* [Task to complete] The entries are to be given back verbatim; no picture is to be copied.

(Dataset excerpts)
-*-*-
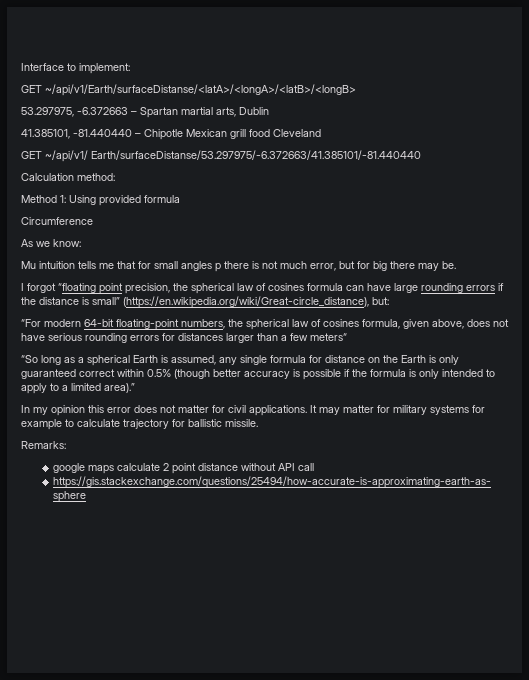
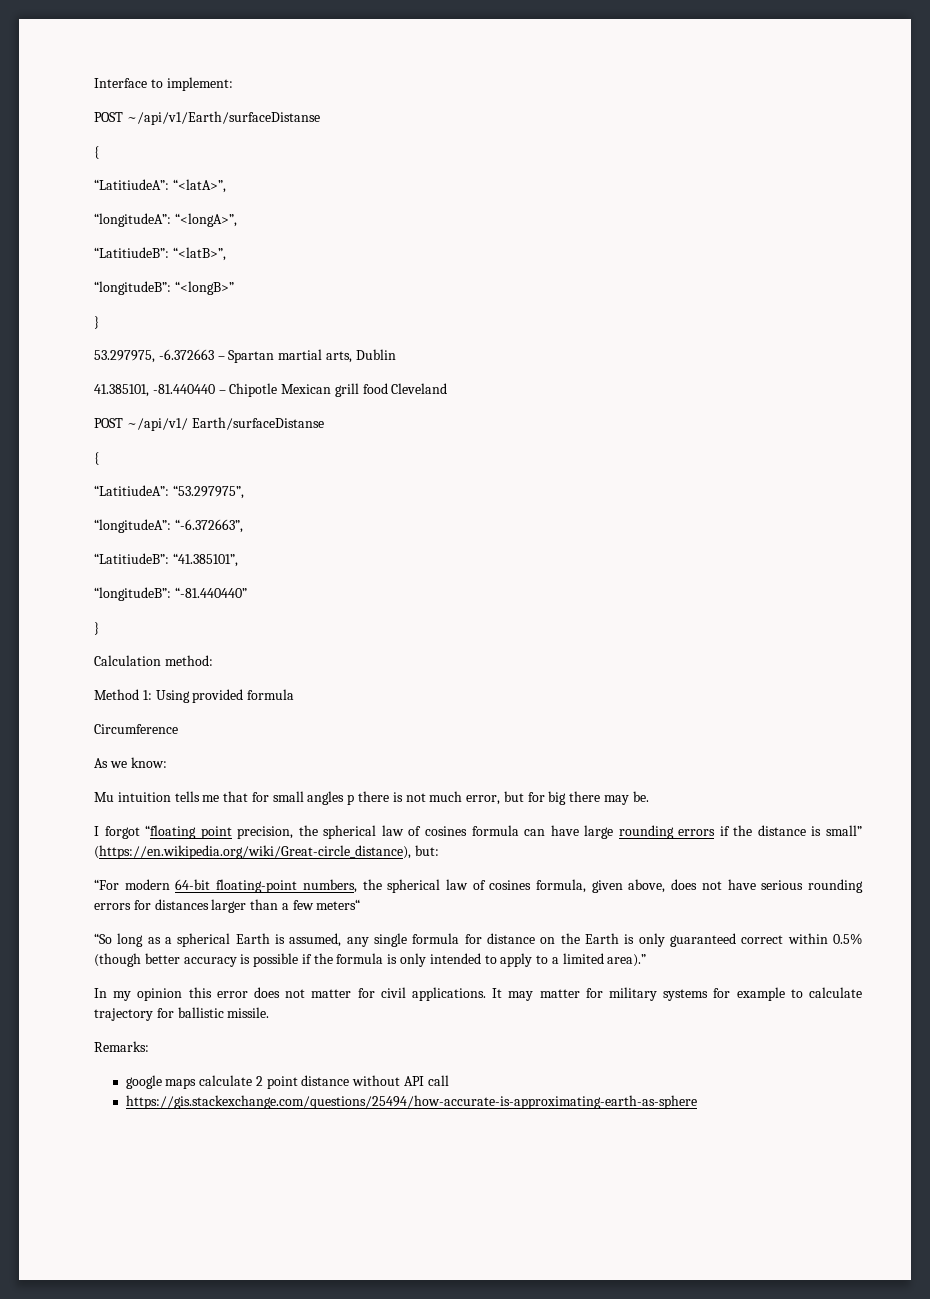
[21,84,356,96] GET ~/api/v1/Earth/surfaceDistanse/<latA>/<longA>/<latB>/<longB> -> [94,111,320,125] [94,146,99,159] [94,179,226,193] [94,213,237,227] [94,247,226,261] [94,281,234,295] [94,316,99,329] POST ~/api/v1/Earth/surfaceDistanse // { // “LatitiudeA”: “<latA>”, // “longitudeA”: “<longA>”, // “LatitiudeB”: “<latB>”, // “longitudeB”: “<longB>” // }
[21,150,421,162] GET ~/api/v1/ Earth/surfaceDistanse/53.297975/-6.372663/41.385101/-81.440440 -> [94,417,324,431] [94,452,99,465] [94,485,244,499] [94,519,243,533] [94,553,238,567] [94,587,247,601] [94,622,99,635] POST ~/api/v1/ Earth/surfaceDistanse // { // “LatitiudeA”: “53.297975”, // “longitudeA”: “-6.372663”, // “LatitiudeB”: “41.385101”, // “longitudeB”: “-81.440440” // }

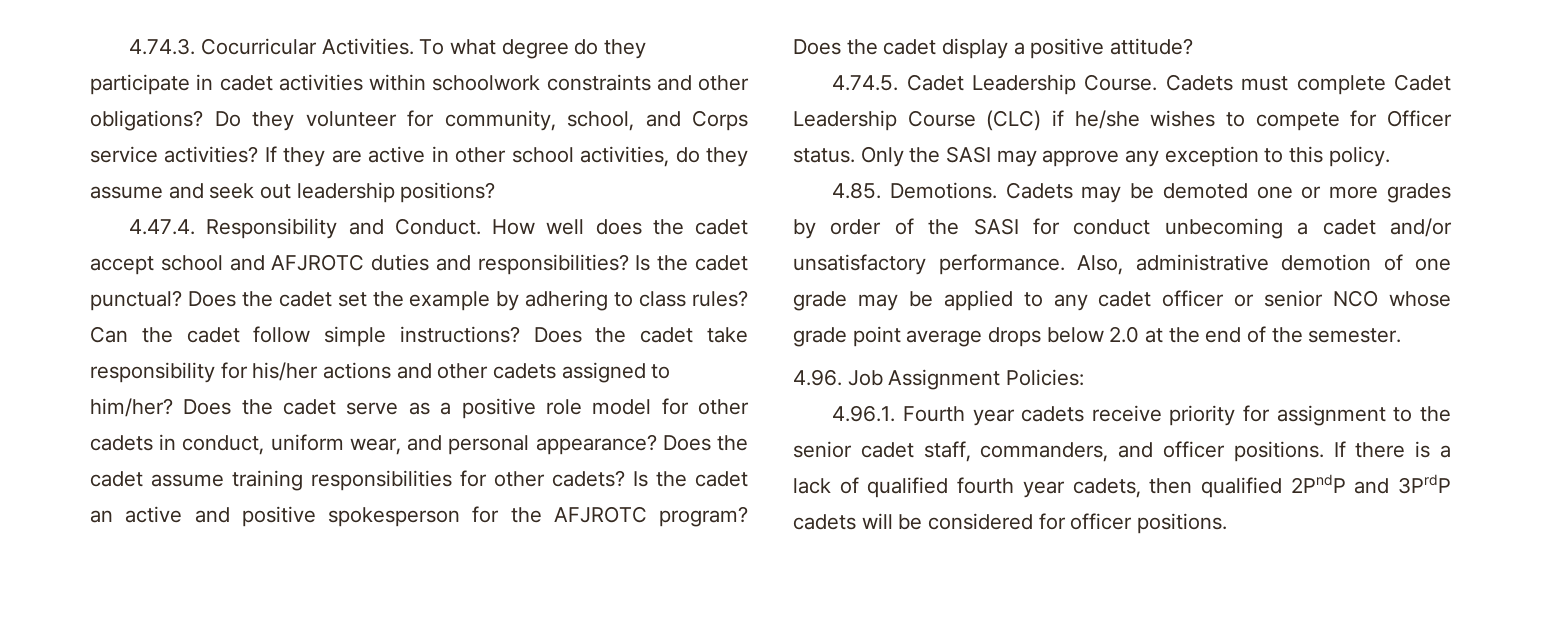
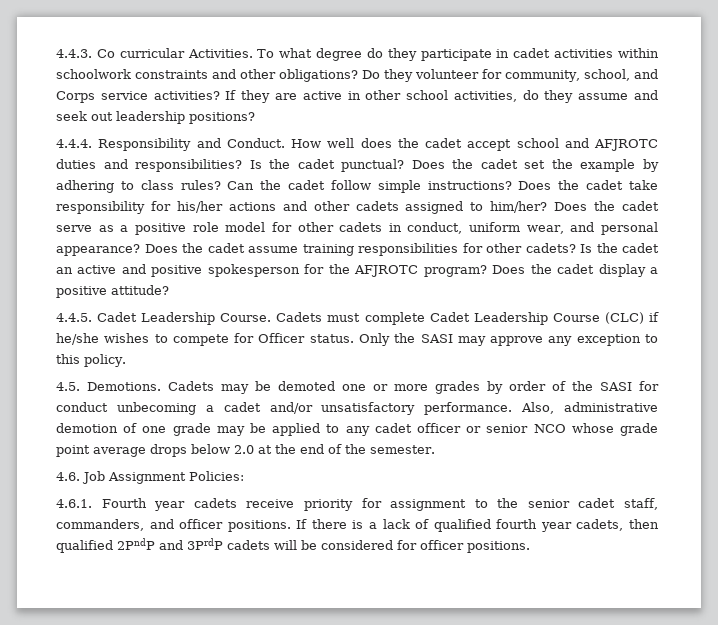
[129,38,317,55] 4.74.3. Cocurricular -> [56,48,185,58] 4.4.3. Co curricular
[129,219,196,235] 4.47.4. -> [56,139,92,148] 4.4.4.
[832,75,899,91] 4.74.5. -> [56,313,92,322] 4.4.5.
[832,182,882,199] 4.85. -> [56,382,80,391] 4.5.
[793,369,842,386] 4.96. -> [56,472,80,481] 4.6.
[832,405,896,422] 4.96.1. -> [56,499,92,508] 4.6.1.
-*-*-
* [Response]
[21,84,356,96] GET ~/api/v1/Earth/surfaceDistanse/<latA>/<longA>/<latB>/<longB> -> [94,111,320,125] [94,146,99,159] [94,179,226,193] [94,213,237,227] [94,247,226,261] [94,281,234,295] [94,316,99,329] POST ~/api/v1/Earth/surfaceDistanse // { // “LatitiudeA”: “<latA>”, // “longitudeA”: “<longA>”, // “LatitiudeB”: “<latB>”, // “longitudeB”: “<longB>” // }
[21,150,421,162] GET ~/api/v1/ Earth/surfaceDistanse/53.297975/-6.372663/41.385101/-81.440440 -> [94,417,324,431] [94,452,99,465] [94,485,244,499] [94,519,243,533] [94,553,238,567] [94,587,247,601] [94,622,99,635] POST ~/api/v1/ Earth/surfaceDistanse // { // “LatitiudeA”: “53.297975”, // “longitudeA”: “-6.372663”, // “LatitiudeB”: “41.385101”, // “longitudeB”: “-81.440440” // }

[129,38,317,55] 4.74.3. Cocurricular -> [56,48,185,58] 4.4.3. Co curricular
[129,219,196,235] 4.47.4. -> [56,139,92,148] 4.4.4.
[832,75,899,91] 4.74.5. -> [56,313,92,322] 4.4.5.
[832,182,882,199] 4.85. -> [56,382,80,391] 4.5.
[793,369,842,386] 4.96. -> [56,472,80,481] 4.6.
[832,405,896,422] 4.96.1. -> [56,499,92,508] 4.6.1.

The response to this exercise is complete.